Read through the lines below for the string "screen" and copy each one that has it.

[Given information Boundary: Start]

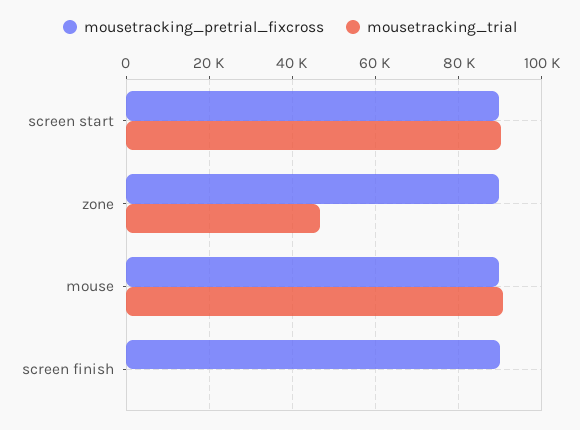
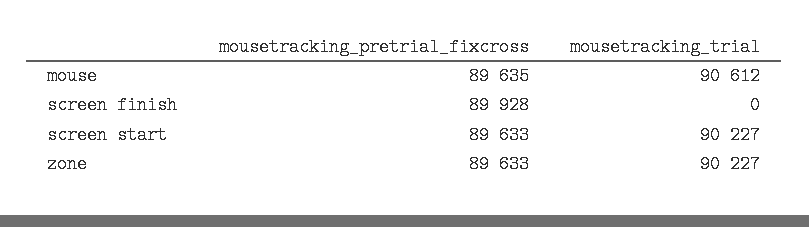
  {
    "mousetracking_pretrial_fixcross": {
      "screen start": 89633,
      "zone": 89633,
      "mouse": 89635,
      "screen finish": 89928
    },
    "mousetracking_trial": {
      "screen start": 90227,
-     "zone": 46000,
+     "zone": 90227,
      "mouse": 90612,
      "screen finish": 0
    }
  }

[Given information Boundary: End]

=== Response ===
      "screen start": 89633,
      "screen finish": 89928
      "screen start": 90227,
      "screen finish": 0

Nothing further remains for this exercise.